= Beginning of Section =

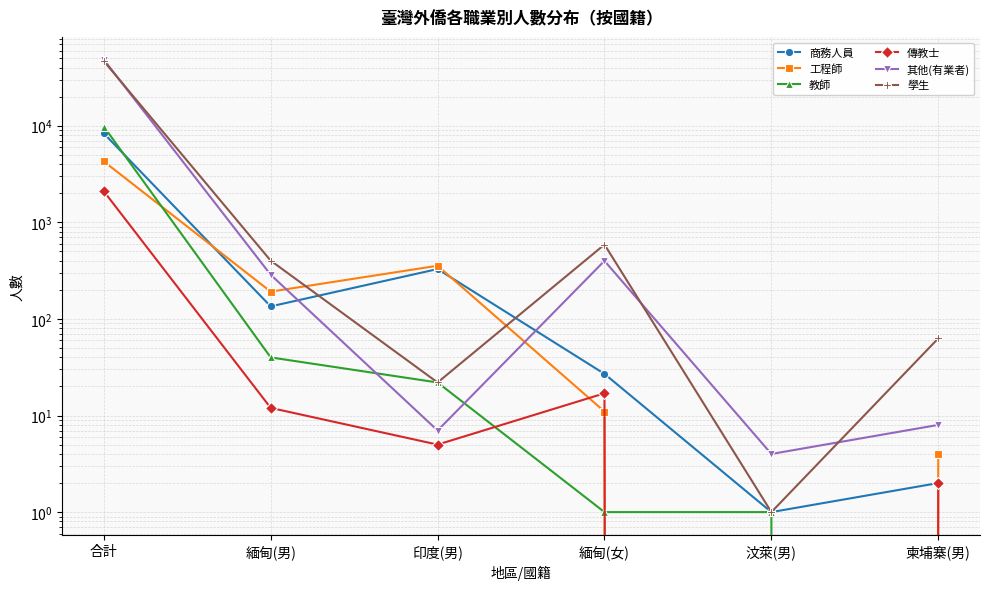

What is the label of the 5th point from the left?

汶萊(男)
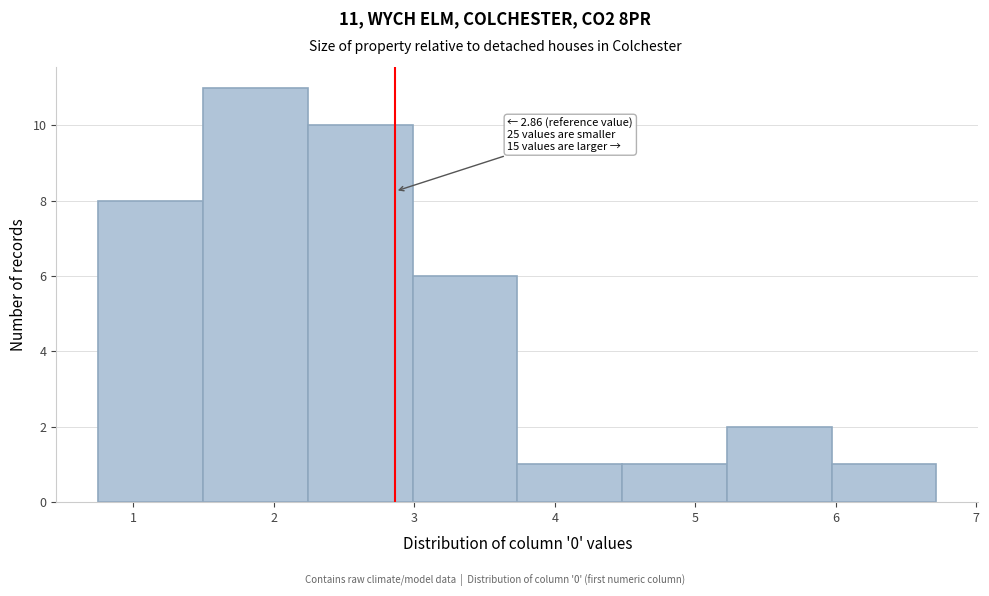

Over which range of the x-axis is the bar tallest?

1.5 to 2.2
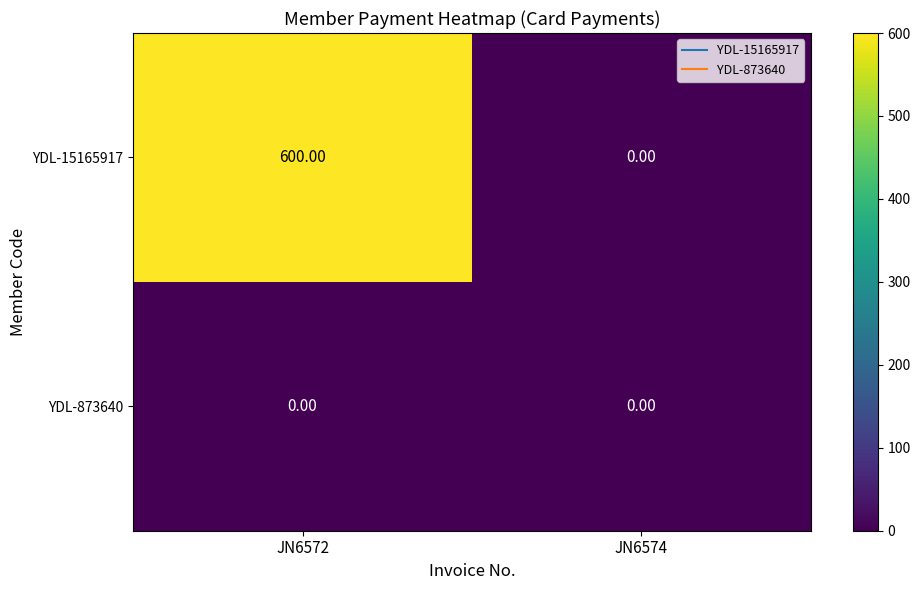

Between JN6572 and JN6574, which series saw the biggest shift?

YDL-15165917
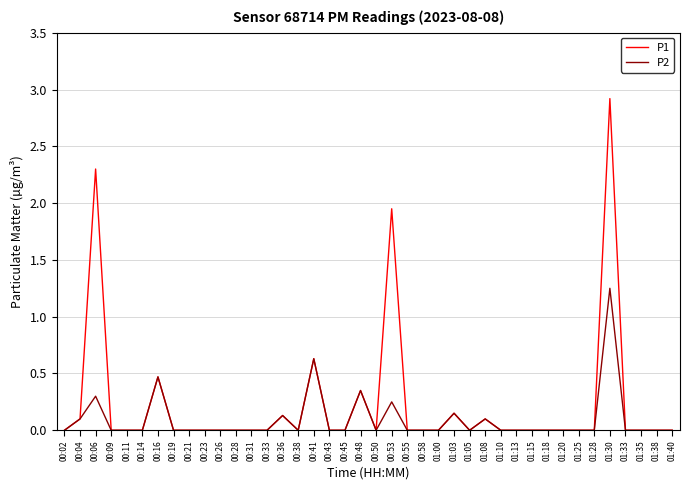

Does the chart have visible grid lines?

Yes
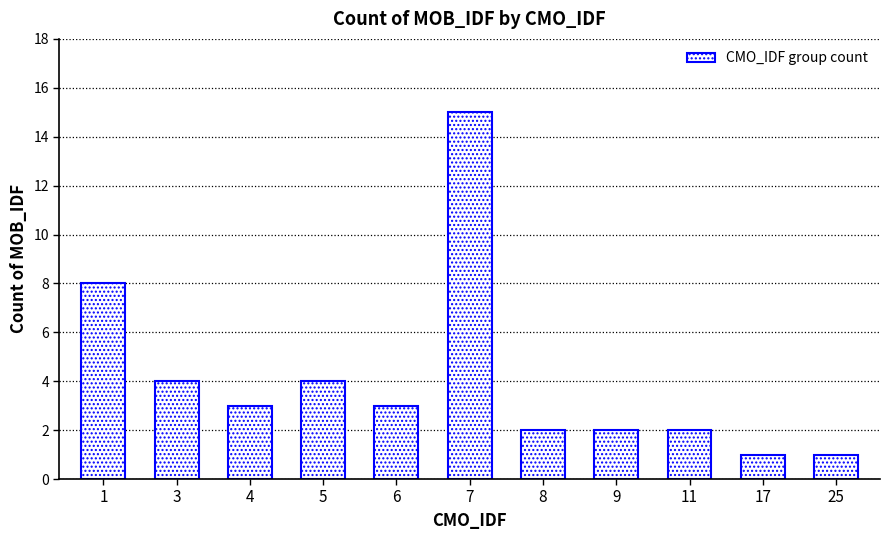

Reading left to right, transcribe all the data shown in this chart.

8	4	3	4	3	15	2	2	2	1	1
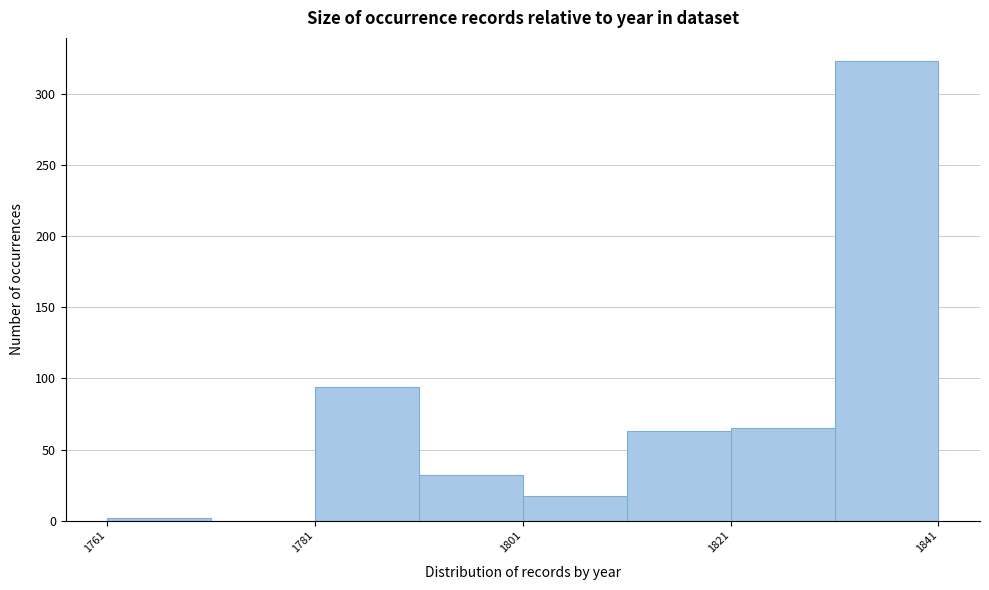

What is the height of the bar covering 1811 to 1821 on the x-axis? Neither the bar edges nor the heights are printed on the chart, so give them approximately, as read against the axes.

65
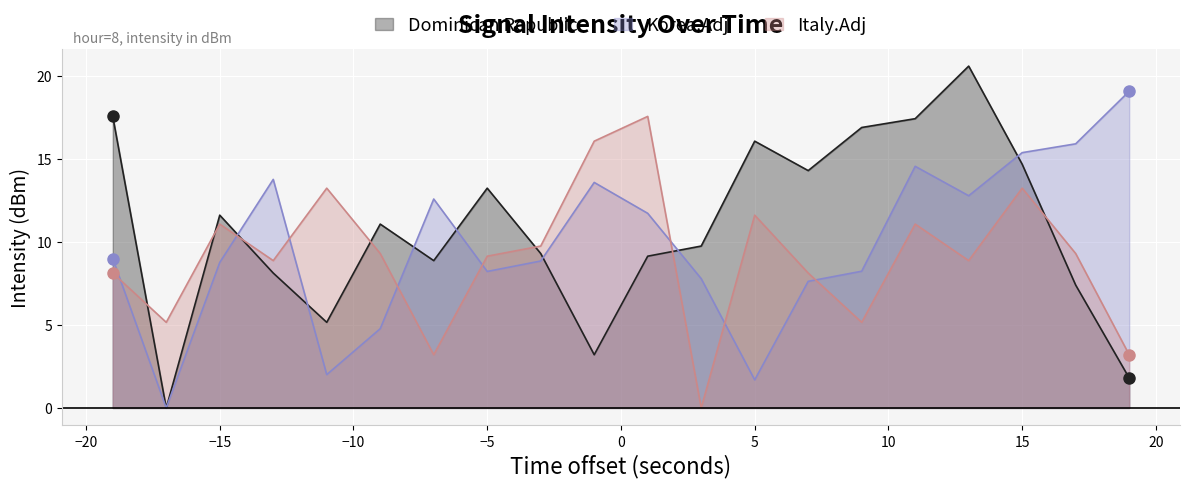

How many values in Dominican Republic are above zero?

19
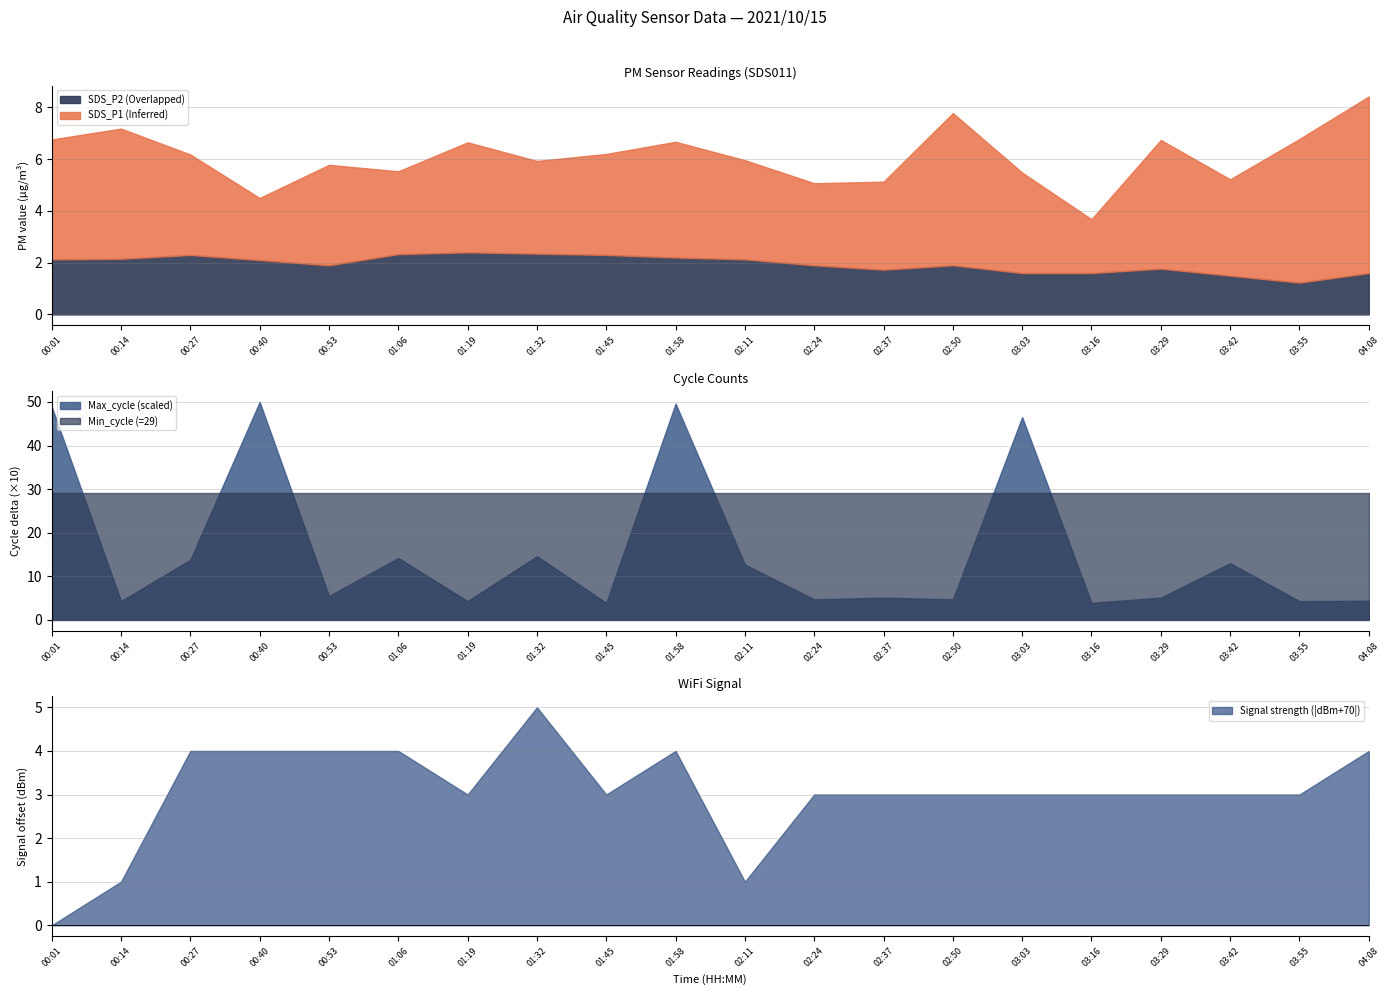

At how many categories does at least one series exceed -36?

20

= End of Section =

* Instructions for the task: Count the lines in the items above that contain the word "chart" and reply with only the number.

* Answer to the problem: 3